It solves the asymmetry problem of Kullback-Leibler divergence and provides a more accurate measure of similarity. With the data distribution which constructed in Sect. 3.1 the differences in data distribution between windows can be measured. One of the methods to calculate the differences in data distribution between windows is using a certain way to divide the feature subspace, and then combine the differences in each feature subspace. The strategy of this paper is calculating the difference of each attribute between windows and then sum them up.

3.3 Calculating Concept Drift Threshold Using EWMA

The weighted moving average is a method which gives different weights to the observations separately, calculates the moving average by different weights, and uses the moving average as a basis to determine the forecast value. EWMA (exponentially weighted moving average), is a method in which the weighting coefficient of each value decreases exponentially with time, the closer the value to the current moment the greater the weighting coefficient [22]. Why choose the exponentially weighted moving average is that the recent observations have a greater influence on the forecast value and it can reflect the trend of recent changes, which is a powerful indicator in the concept drift detection.

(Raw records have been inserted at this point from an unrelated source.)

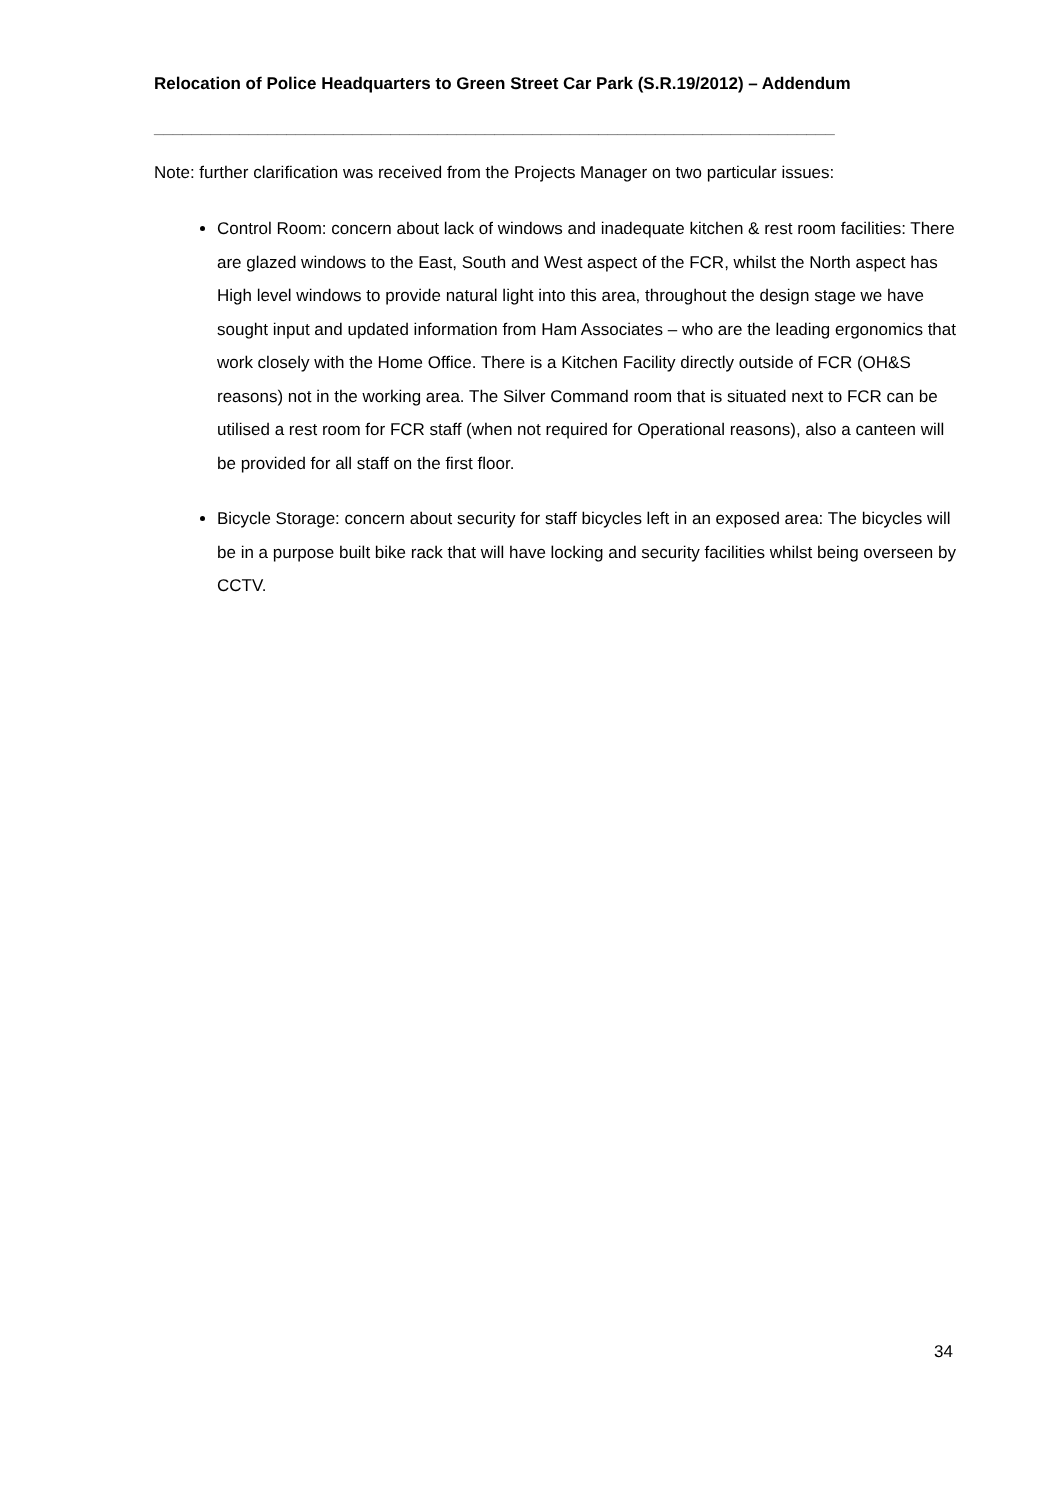Relocation of Police Headquarters to Green Street Car Park (S.R.19/2012) – Addendum
________________________________________________________________________
Note: further clarification was received from the Projects Manager on two particular issues:
Control Room: concern about lack of windows and inadequate kitchen & rest room facilities: There are glazed windows to the East, South and West aspect of the FCR, whilst the North aspect has High level windows to provide natural light into this area, throughout the design stage we have sought input and updated information from Ham Associates – who are the leading ergonomics that work closely with the Home Office. There is a Kitchen Facility directly outside of FCR (OH&S reasons) not in the working area. The Silver Command room that is situated next to FCR can be utilised a rest room for FCR staff (when not required for Operational reasons), also a canteen will be provided for all staff on the first floor.
Bicycle Storage: concern about security for staff bicycles left in an exposed area: The bicycles will be in a purpose built bike rack that will have locking and security facilities whilst being overseen by CCTV.
34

After the first two steps of the algorithm we are able to obtain the value of Jensen-Shannon divergence between sliding windows, which we use as a statistical indicator. Then the EWMA statistic for the current sliding window is expressed as

$$\begin{aligned} z_{i} = \lambda j_{i} + \left( {1 - \lambda } \right) z_{i - 1} \end{aligned}$$

(5)

where $z_{i}$ denotes the EWMA value of the i-th sliding window in which no concept drift occurred, $\lambda $ denotes the weight coefficient of EWMA on the historical data, whose value is closer to 1, indicating a lower weight on the historical data, and $j_{i}$ denotes the Jensen-Shannon divergence between the current window and the fixed window. It is also necessary to recalculate the variance $\sigma _{z}$ of the EWMA value at each sliding window. $\sigma _{zi}$ denotes the variance of the i-th sliding window, which is calculated as [22]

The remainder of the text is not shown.